After completing the above steps, you may attempt to upgrade once more while tailing the /var/log/netwitness/config-management/chef-solo.log and see if you bypass this error.
A Very Special Note about resolv.conf:In 11.3 and above, we are making the /etc/resolv.conf an immutable file as part of our Chef process. If you are unable to reach the Admin Server on port 53 or your component host uses a different DNS Server from your Admin Server, you must edit the local resolv.conf on the component host. To be able to edit the file to change what DNS Servers you query, you must undo this change.
chattr -i /etc/resolv.conf
Once this is done, you can restore your DNS server settings by vi-ing the file. If you are unsure what they were prior to your upgrade, you can check the backup files that the chef creates as it goes through it is upgrade run. They are date-stamped in the file name.

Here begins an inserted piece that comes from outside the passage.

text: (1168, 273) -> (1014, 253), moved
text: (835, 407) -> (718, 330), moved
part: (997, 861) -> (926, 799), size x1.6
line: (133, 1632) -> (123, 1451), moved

[root@S5-ENDPOINTHYB ~]# locate resolv.conf
/etc/resolv.conf
/var/netwitness/config-management/cache/cookbooks/nw-dns-client/templates/default/resolv.conf.erb
/var/netwitness/config-management/cookbooks/nw-dns-client/templates/default/resolv.conf.erb
/var/netwitness/config-management/local-mode-cache/backup/etc/resolv.conf.chef-20181016174034.809106
/var/netwitness/config-management/local-mode-cache/backup/etc/resolv.conf.chef-20190415152127.680013
Also, note that the Admin Server is different. The options in /etc/resolv.conf are being overwritten by what is defined in /etc/netwitness/platform/resolv.dnsmasq. If you want to change the Admin Server's DNS Servers, you must modify it there.
If this solution does not work for you and you are still experiencing issues after following the steps in this KB article, please open a case with RSA Technical Support quoting this KB article.